To use WoW as an example (although it's exactly the same in pretty much every RPG ever). To gain experience, you need to kill stuff or complete quests. To complete quests, you need to kill stuff to acquire things (or just to make them dead), or make items (which usually requires killing stuff to acquire components). The experience gained grants you access to more powerful spells, skills and/or armour and weapons. These enable you to kill bosses to get better shit.

So you need to grind to get better shit.

Which is pretty much how life works, right? Work = pay. Pay = better shit.

When you play an RPG, you're creating a character and taking him/her through life, improving him/her, making him/her better at stuff. Making friends (AI or human) and defeating bad guys. Which, essentially, is what you do in reality. Or, in the case of the defeating bad guys part, what you wish you could do. Swords and shit are cool, bigger swords are cooler. So you want the bigger swords.

You can't go around in real life waving a sword and shield around and bellowing warcries. That's why you need the game.

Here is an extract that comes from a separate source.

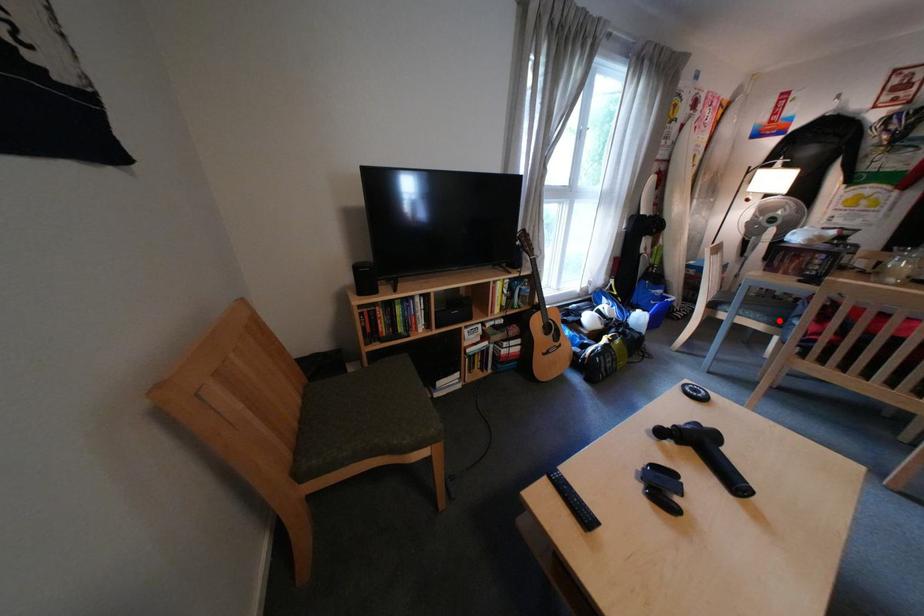
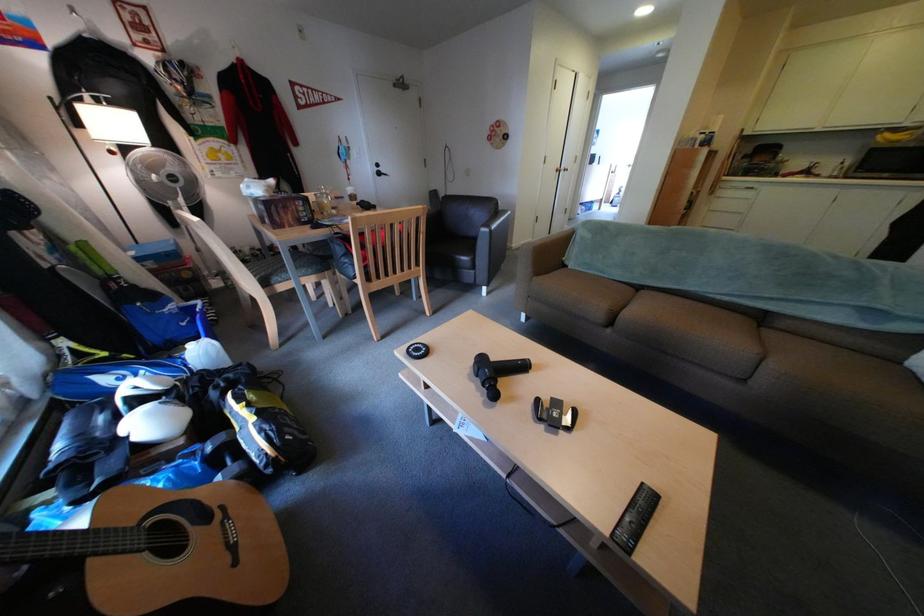
Where in the second image is the point corresponding to the highlighted location from the first image?

(324, 272)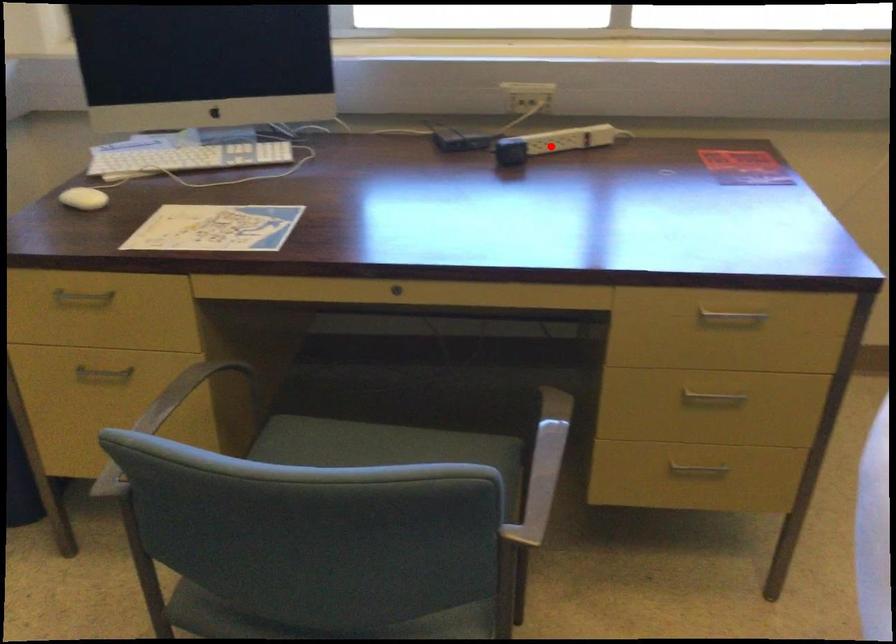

In short, the enjoyment isn't the grind, it's the sense of achievement when the grind is over and you have the items. The grind is merely there to remind you that getting shit requires effort. If it didn't, it wouldn't be rewarding, and thus wouldn't be fun.

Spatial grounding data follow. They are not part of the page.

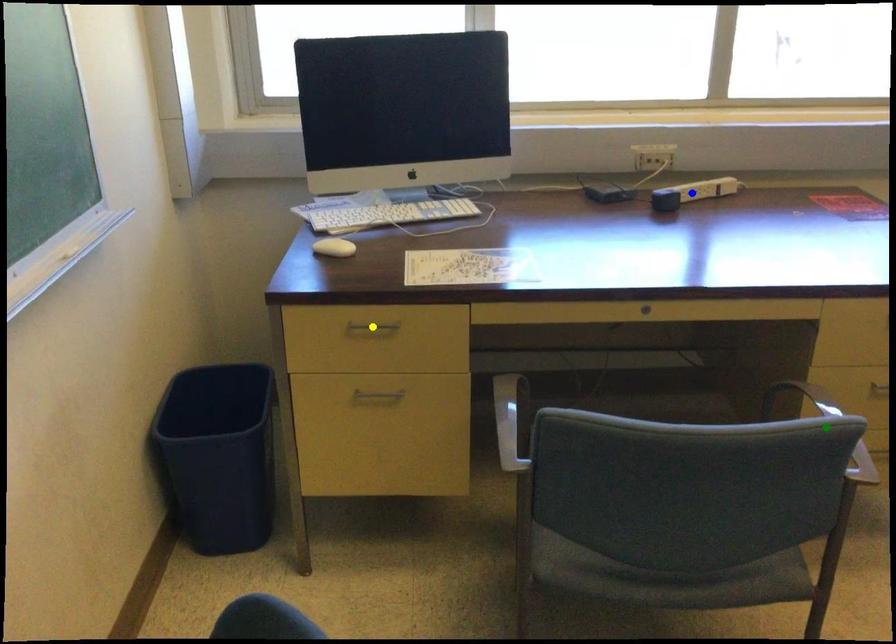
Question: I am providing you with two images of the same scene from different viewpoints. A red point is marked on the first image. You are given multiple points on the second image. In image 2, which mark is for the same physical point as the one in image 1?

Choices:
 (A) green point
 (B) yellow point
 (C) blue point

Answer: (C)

Another comparison would be football. Grinding; running around and passing the ball to people, is all well and good, but it's scoring a goal that really counts, you get a small sense of achievement, all the running and passing was worth it. But in the grand scheme of things it's not enough. You need to win the match, which requires more grinding. And when you've won, you need to keep winning more matches to win the league. Lifting the league trophy is the ultimate achievement, like beating the final boss. And you have to keep grinding, or you won't get there. So you do it.

Whether grinding is fun or not depends on your taste. There's a reason people don't play RPGs, just like there's a reason people don't play football.